= Divisional patent application =

A divisional patent application, also called divisional application or simply divisional, is a type of patent application that contains subject-matter from a previously filed application, the previously filed application being its parent application. While a divisional application is filed later than the parent application, it retains its parent's filing date, and will generally claim the same priority. Divisional applications are generally used in cases where the parent application may lack unity of invention; that is, the parent application describes more than one invention and the applicant is required to split the parent into one or more divisional applications each claiming only a single invention. The ability to file divisional applications in cases of lack of unity of invention is required by Article 4G of the Paris Convention.

==Practice by jurisdiction==
The practice and procedure of filing a divisional patent application vary from jurisdiction to jurisdiction. In most countries, the filing of divisional applications is possible at least as long as the parent patent applications are pending. Since 2013, the European Patent Office rules are again in line with the current practice before the patent offices in the U.S., Germany, and Japan.

===European Patent Convention===

Before the European Patent Office (EPO), divisional applications can be filed under . A European divisional application is a new application which is separate and independent from the parent application unless specific provisions in the European Patent Convention (EPC) require something different.
 "The procedure concerning the divisional application is in principle independent from the procedure concerning the parent application and the divisional application is treated as a new application... Although there are some connections between the two procedures (e.g. concerning time limits), actions (or omissions) occurring in the procedure concerning the parent application after the filing of the divisional application should not influence the procedure concerning the latter...."

The practice relating to the filing of divisional applications under the EPC was clarified by the Enlarged Board of Appeal of the EPO in June 2007. The Board held that a divisional application which on filing contained subject-matter extending beyond the content of the earlier application as filed could be amended later to remove the deficiency, even at a time when the earlier application is no longer pending.

===United States===

In the United States, a divisional application is defined as a specific type of continuing patent application. A later application for an independent or distinct invention, carved out of an earlier-filed patent application and disclosing and claiming only subject matter disclosed in the earlier or parent application, is known as a divisional application. In many non-U.S. jurisdictions, however, the term “divisional” is often used more broadly to refer to continuing applications in general, encompassing concepts that may differ from the U.S. definition.

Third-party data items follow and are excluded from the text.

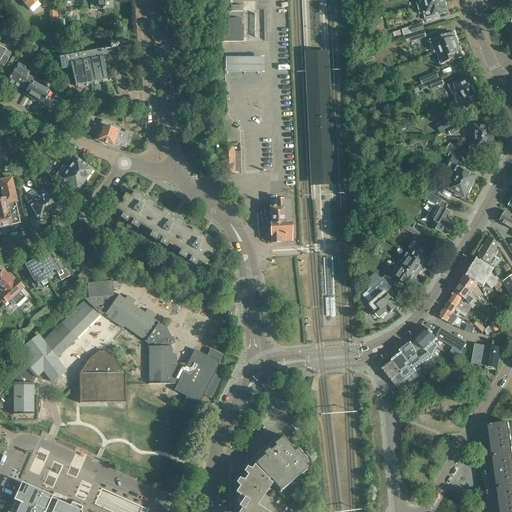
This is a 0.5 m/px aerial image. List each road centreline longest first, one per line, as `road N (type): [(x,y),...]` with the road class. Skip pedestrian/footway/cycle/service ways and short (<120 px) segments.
road 1 (tertiary): [(368,353),(423,311),(511,159)]
road 2 (residential): [(19,439),(158,497),(160,511)]
road 3 (residential): [(399,511),(391,428),(368,353)]
road 4 (residential): [(0,248),(70,226),(125,162)]
road 5 (residential): [(125,162),(0,102)]
road 6 (residential): [(144,0),(154,114),(168,119)]
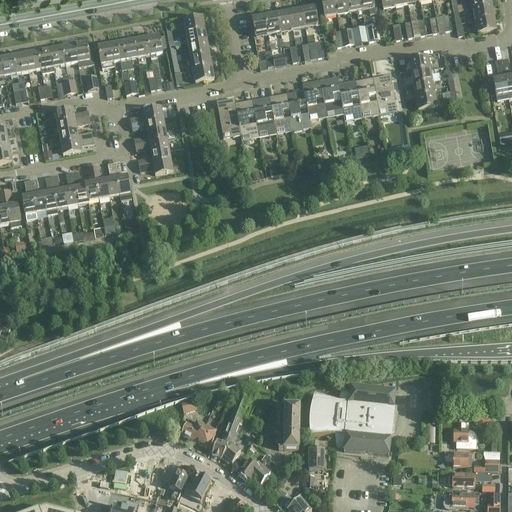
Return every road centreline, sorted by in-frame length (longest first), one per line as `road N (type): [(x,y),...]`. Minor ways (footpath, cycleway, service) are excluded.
road 1 (motorway): [(511,230),(334,266),(47,365),(24,386)]
road 2 (motorway): [(511,268),(251,316),(24,386)]
road 3 (motorway): [(160,385),(377,331),(511,310)]
road 4 (motorway): [(160,385),(511,346)]
road 5 (residential): [(511,36),(392,50),(240,85)]
road 6 (motorway): [(0,438),(160,385)]
road 7 (residential): [(228,479),(165,451),(83,469)]
road 8 (tertiary): [(0,26),(142,0)]
road 9 (residential): [(240,85),(118,108)]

A divisional application is often filed as a result of a restriction requirement made by an examiner. A restriction requirement may be issued if two or more independent and distinct inventions are claimed in a single application. In such cases, the examiner may require the application to be restricted to one of the independent inventions. Thus, a restriction requirement may require an applicant to divide a single patent application into multiple separate applications. U.S. law provides protection for divisional applications against double patenting rejections
 and invalidation of the resulting patents based on double patenting grounds.

==Cascade of divisionals==
If a divisional application is filed based on a patent application that is already a divisional application, the newly filed divisional is a second-generation divisional, and so on, "thereby creating a cascade of divisionals".